Deep learning is a type of machine learning in which a model learns to perform classification tasks directly from images, text, or sound. Deep learning is usually implemented using a neural network architecture. Deep learning architectures such as deep neural networks, deep belief networks, recurrent neural networks and convolutional neural networks have been applied to fields including computer vision, speech recognition, natural language processing, audio recognition, social network filtering, machine translation, bioinformatics, drug design, medical image analysis, material inspection and board game programs, where they have produced results comparable to and in some cases superior to human experts.
Deep learning approaches can be categorized as follows: Supervised, semi-supervised or partially supervised, and unsupervised. In supervised machine learning (ML), the ML system learns by example to recognize things, such as objects in images or speech. Humans provide these examples to ML systems during their training in the form of labeled data. With enough labeled data, we can generally build accurate pattern recognition models.
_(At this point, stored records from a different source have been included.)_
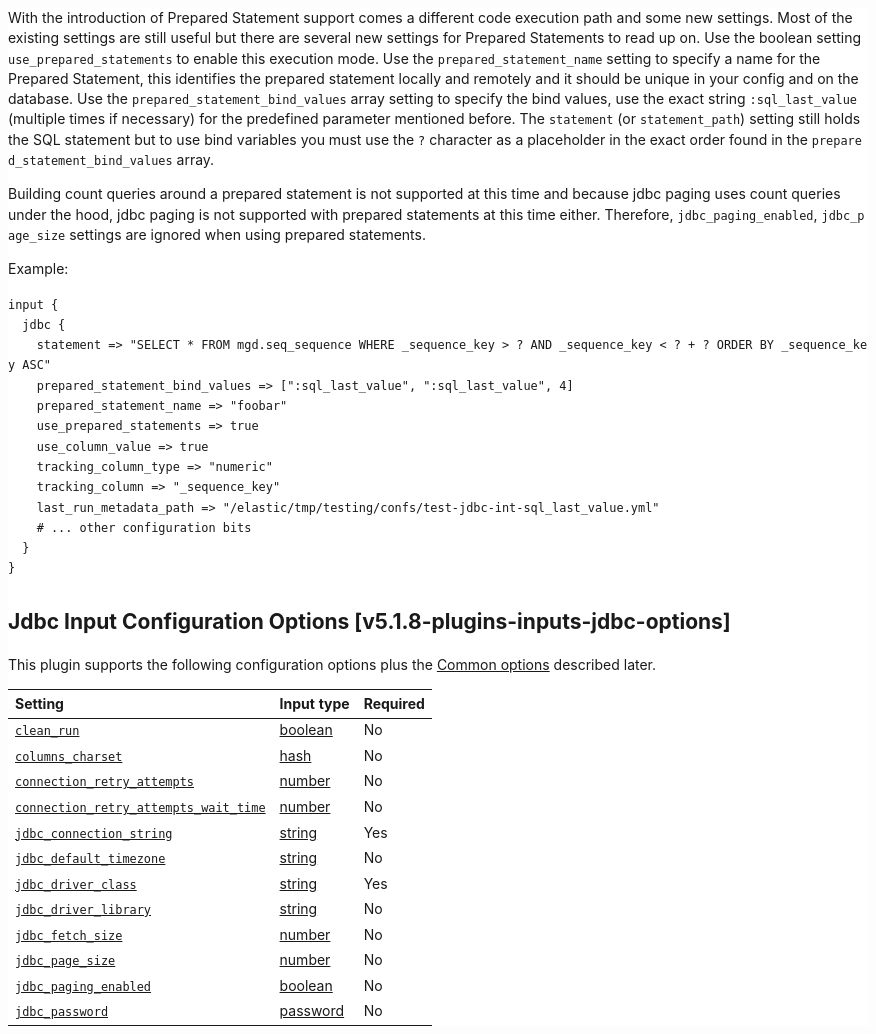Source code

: With the introduction of Prepared Statement support comes a different code execution path and some new settings. Most of the existing settings are still useful but there are several new settings for Prepared Statements to read up on. Use the boolean setting `use_prepared_statements` to enable this execution mode. Use the `prepared_statement_name` setting to specify a name for the Prepared Statement, this identifies the prepared statement locally and remotely and it should be unique in your config and on the database. Use the `prepared_statement_bind_values` array setting to specify the bind values, use the exact string `:sql_last_value` (multiple times if necessary) for the predefined parameter mentioned before. The `statement` (or `statement_path`) setting still holds the SQL statement but to use bind variables you must use the `?` character as a placeholder in the exact order found in the `prepared_statement_bind_values` array.

Building count queries around a prepared statement is not supported at this time and because jdbc paging uses count queries under the hood, jdbc paging is not supported with prepared statements at this time either. Therefore, `jdbc_paging_enabled`, `jdbc_page_size` settings are ignored when using prepared statements.

Example:

```
input {
  jdbc {
    statement => "SELECT * FROM mgd.seq_sequence WHERE _sequence_key > ? AND _sequence_key < ? + ? ORDER BY _sequence_key ASC"
    prepared_statement_bind_values => [":sql_last_value", ":sql_last_value", 4]
    prepared_statement_name => "foobar"
    use_prepared_statements => true
    use_column_value => true
    tracking_column_type => "numeric"
    tracking_column => "_sequence_key"
    last_run_metadata_path => "/elastic/tmp/testing/confs/test-jdbc-int-sql_last_value.yml"
    # ... other configuration bits
  }
}
```

## Jdbc Input Configuration Options [v5.1.8-plugins-inputs-jdbc-options]

This plugin supports the following configuration options plus the [Common options](v5-1-8-plugins-inputs-jdbc.md#v5.1.8-plugins-inputs-jdbc-common-options) described later.

| Setting | Input type | Required |
| :- | :- | :- |
| [`clean_run`](v5-1-8-plugins-inputs-jdbc.md#v5.1.8-plugins-inputs-jdbc-clean_run) | [boolean](/lsr/value-types.md#boolean) | No |
| [`columns_charset`](v5-1-8-plugins-inputs-jdbc.md#v5.1.8-plugins-inputs-jdbc-columns_charset) | [hash](/lsr/value-types.md#hash) | No |
| [`connection_retry_attempts`](v5-1-8-plugins-inputs-jdbc.md#v5.1.8-plugins-inputs-jdbc-connection_retry_attempts) | [number](/lsr/value-types.md#number) | No |
| [`connection_retry_attempts_wait_time`](v5-1-8-plugins-inputs-jdbc.md#v5.1.8-plugins-inputs-jdbc-connection_retry_attempts_wait_time) | [number](/lsr/value-types.md#number) | No |
| [`jdbc_connection_string`](v5-1-8-plugins-inputs-jdbc.md#v5.1.8-plugins-inputs-jdbc-jdbc_connection_string) | [string](/lsr/value-types.md#string) | Yes |
| [`jdbc_default_timezone`](v5-1-8-plugins-inputs-jdbc.md#v5.1.8-plugins-inputs-jdbc-jdbc_default_timezone) | [string](/lsr/value-types.md#string) | No |
| [`jdbc_driver_class`](v5-1-8-plugins-inputs-jdbc.md#v5.1.8-plugins-inputs-jdbc-jdbc_driver_class) | [string](/lsr/value-types.md#string) | Yes |
| [`jdbc_driver_library`](v5-1-8-plugins-inputs-jdbc.md#v5.1.8-plugins-inputs-jdbc-jdbc_driver_library) | [string](/lsr/value-types.md#string) | No |
| [`jdbc_fetch_size`](v5-1-8-plugins-inputs-jdbc.md#v5.1.8-plugins-inputs-jdbc-jdbc_fetch_size) | [number](/lsr/value-types.md#number) | No |
| [`jdbc_page_size`](v5-1-8-plugins-inputs-jdbc.md#v5.1.8-plugins-inputs-jdbc-jdbc_page_size) | [number](/lsr/value-types.md#number) | No |
| [`jdbc_paging_enabled`](v5-1-8-plugins-inputs-jdbc.md#v5.1.8-plugins-inputs-jdbc-jdbc_paging_enabled) | [boolean](/lsr/value-types.md#boolean) | No |
| [`jdbc_password`](v5-1-8-plugins-inputs-jdbc.md#v5.1.8-plugins-inputs-jdbc-jdbc_password) | [password](/lsr/value-types.md#password) | No |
Labeling is an indispensable stage of data preprocessing in supervised learning. Historical data with predefined target attributes (values) is used for this model training style. An algorithm can only find target attributes if a human mapped them. The problem is that training accurate models currently requires lots of labeled data.
For tasks like machine translation, speech recognition or object recognition, deep neural networks (DNNs) have emerged as the state of the art, due to the superior accuracy they can achieve. To gain this advantage over other techniques, however, DNN models need more data, typically requiring 109 or 1010 labeled training examples to achieve good performance.
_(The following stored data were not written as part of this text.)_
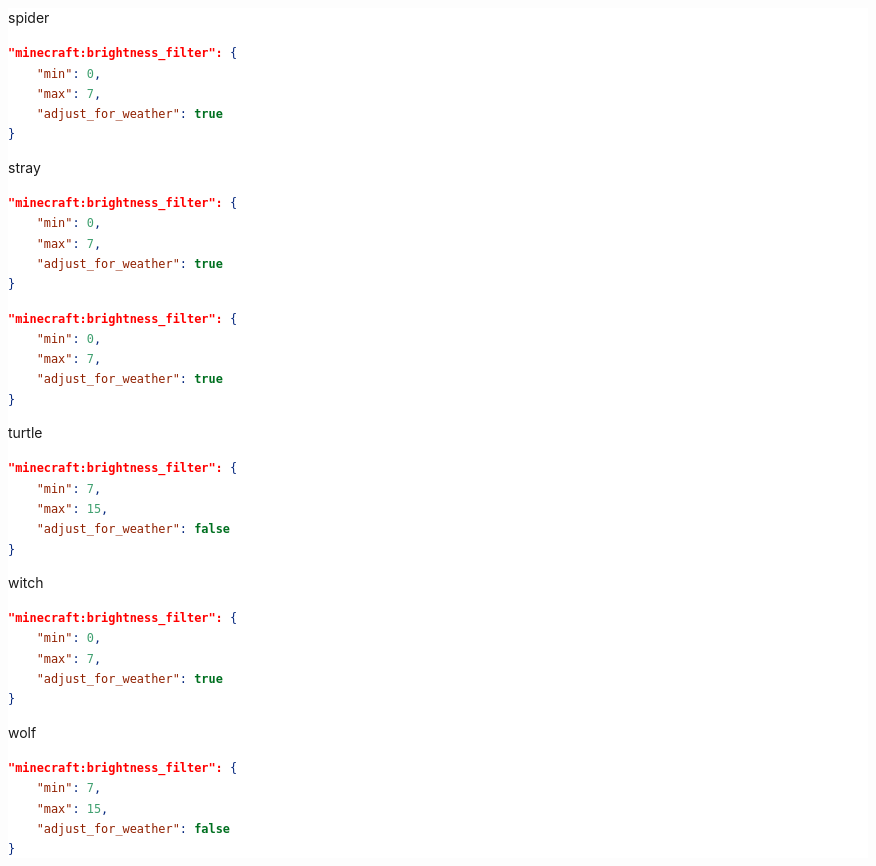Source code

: spider

```json
"minecraft:brightness_filter": {
    "min": 0,
    "max": 7,
    "adjust_for_weather": true
}
```

stray

```json
"minecraft:brightness_filter": {
    "min": 0,
    "max": 7,
    "adjust_for_weather": true
}
```

```json
"minecraft:brightness_filter": {
    "min": 0,
    "max": 7,
    "adjust_for_weather": true
}
```

turtle

```json
"minecraft:brightness_filter": {
    "min": 7,
    "max": 15,
    "adjust_for_weather": false
}
```

witch

```json
"minecraft:brightness_filter": {
    "min": 0,
    "max": 7,
    "adjust_for_weather": true
}
```

wolf

```json
"minecraft:brightness_filter": {
    "min": 7,
    "max": 15,
    "adjust_for_weather": false
}
```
For example for conducting sentiment analysis of a company’s reviews on social media and tech site discussion sections allows businesses to evaluate their reputation and expertise compared with competitors. It also gives the opportunity to research industry trends to define the development strategy.
You will need to collect and label at least 90,000 reviews to build a model that performs adequately. Assuming that labeling a single comment may take a worker 30 seconds, he or she will need to spend 750 hours or almost 94 work shifts averaging 8 hours each to complete the task or three months. Considering that the median hourly rate for a data scientist in the US is $36.27, labeling will cost you $27,202.5.
The commercial world has harvested and created large sets of labeled data for training models. These datasets are often created via crowdsourcing: a cheap and efficient way to create labeled data. Unfortunately, crowdsourcing techniques are often not possible for proprietary or sensitive data. Creating data sets for these sorts of problems can result in 100x higher costs and 50x longer time to label.
To make matters worse, machine learning models are brittle, in that their performance can degrade severely with small changes in their operating environment. For instance, the performance of computer vision systems degrades when data is collected from a new sensor and new collection viewpoints. Similarly, dialog and text understanding systems are very sensitive to changes in formality and register. As a result, additional labels are needed after initial training to adapt these models to new environments and data collection conditions. For many problems, the labeled data required to adapt models to new environments approaches the amount required to train a new model from scratch.
The Learning with Less Labels (LwLL) program aims to make the process of training machine learning models more efficient by reducing the amount of labeled data required to build a model by six or more orders of magnitude, and by reducing the amount of data needed to adapt models to new environments to tens to hundreds of labeled examples.
In order to achieve the massive reductions of labeled data needed to train accurate models, the LwLL program will focus on two technical objectives:
- Development of learning algorithms that learn and adapt efficiently; and
- Formally characterize machine learning problems and prove the limits of learning and adaptation.
DARPA awards LWLL contract to UBC’s Department of Computer Science
In another big win for the Department of Computer Science, UBC has been awarded a $1.3 million grant from DARPA, the US government agency researching breakthrough technology in the defence industry.
Learning With Less Labels (LWLL) develops more efficient machine learning by massively reducing the amount of labeled data needed to train accurate models. The three-year contract will be overseen by Leonid Sigal and Frank Wood as principal investigators, and delivered by Dr. Wood’s research group Programming Languages for Artificial Intelligence (PLAI).
The LWLL program is a subcontract through Charles River Analytics led by their Chief Scientist Avi Pfeffer and DARPA Program Manager Bruce Draper.
As Frank Wood explains, “deep learning is revolutionary but requires huge amounts of labelled training data. Our research under this program is about figuring out ways to make deep learning systems use less data. Leon, myself, and other members of the CRA team have long-standing expertise in leveraging side-information to achieve just this, particularly in visual classification, localization, and segmentation tasks.”